Building Employee Satisfaction Through Design

HGA’s new San Francisco office supports a sense of shared ownership among team members through an inclusive planning process.

Architects like to surround themselves with aesthetically thought-provoking workplaces that will inspire their work. So much so, they often seek a workshop-like environment that suggests a roll-up-your-shirtsleeves approach to the creative process.

As such, HGA designed its own workplace relocation in downtown San Francisco as a workshop for creative inspiration. From the outset, the team avoided certain pitfalls of designing one’s own space, such as overthinking decisions and concepts, or making assumptions about how individuals work—or should work.

Instead, potential pitfalls were vetted through an inclusive, interactive programming/planning process that included internal questionnaires, one-on-one staff interviews, and visioning sessions to ensure that each department and staff function was represented—from Senior Designers to Operations, Human Resources, IT, and Marketing.

This process resulted in a vibrant workplace where all team members personally and professionally feel invested.

Efficient Program

Occupying a full floor in a nine-story concrete masonry office building downtown, the open work plan encourages a fluid workstyle among team members throughout the day.

Just inside from the elevator lobby, the common spaces—reception, copy/print room, workroom, huddle rooms, mother’s room, kitchen, break room, and VR studio—are grouped within a core on the west half of the floor plan.
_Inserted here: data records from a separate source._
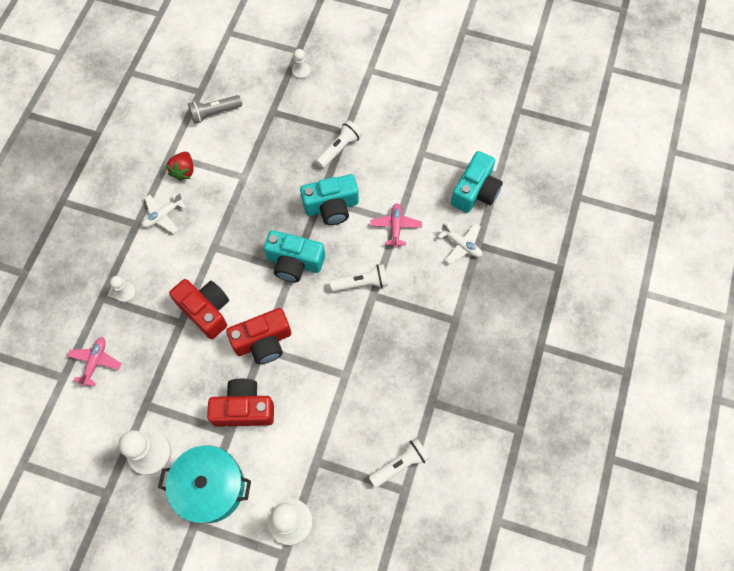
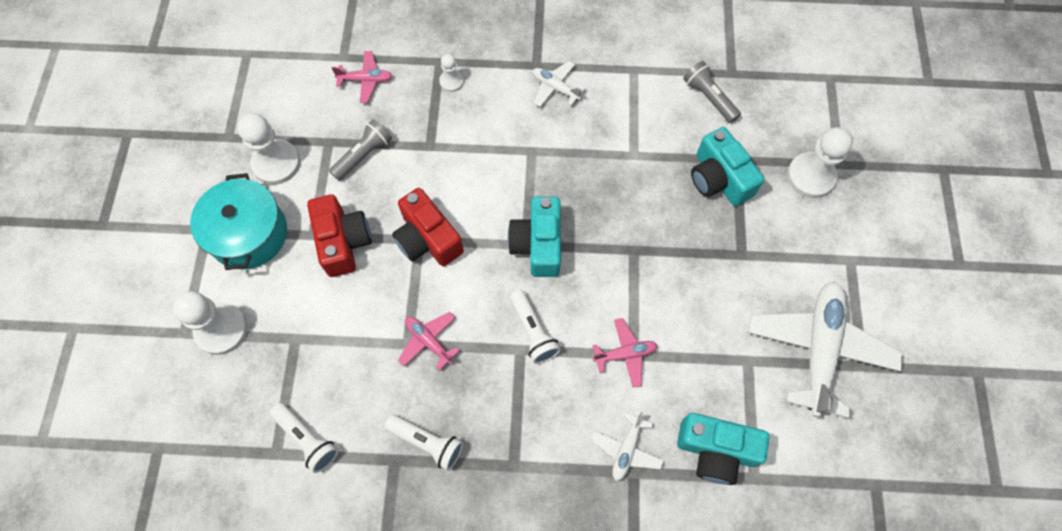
camera: 75 degrees right, 0 degrees up
(169, 377) = (363, 155): none -> grey flashlight
(184, 171) = (618, 90): red strawberry -> none
(206, 310) = (450, 167): red camera -> none
(301, 71) = (810, 176): white pawn -> white pawn, size x1.88
(331, 206) = (627, 267): turquoise camera -> turquoise camera (719, 178)
(339, 148) = (714, 253): white flashlight -> white flashlight (427, 442)
(348, 358) = (428, 341): none -> pink plane
(425, 110) = (818, 349): none -> white plane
Further inside, three various-sized conference rooms and a library line up along the north floor-to-ceiling window wall, with hoteling, pre-conference, and collaboration spaces just outside the conference rooms.

Finally, open work stations are grouped along the south and east window walls within an open plan.

Design Elements

Throughout the workplace, design elements suggest a sense of tongue-in-cheek fun through textures, finishes, and lighting—communicating to staff and visiting clients that design is a creative process.

For example, exposed “concrete” walls projecting an industrial building aesthetic are simple applied tiles. Reclaimed wood laths serving as sound-absorbing panels recall traditional timber construction
(instead of the building’s concrete construction). Custom workstation dividers provide privacy while custom filing units next to workstations allow team members to flip a front panel between whiteboard and pin-up boards to accommodate critiques and team huddles.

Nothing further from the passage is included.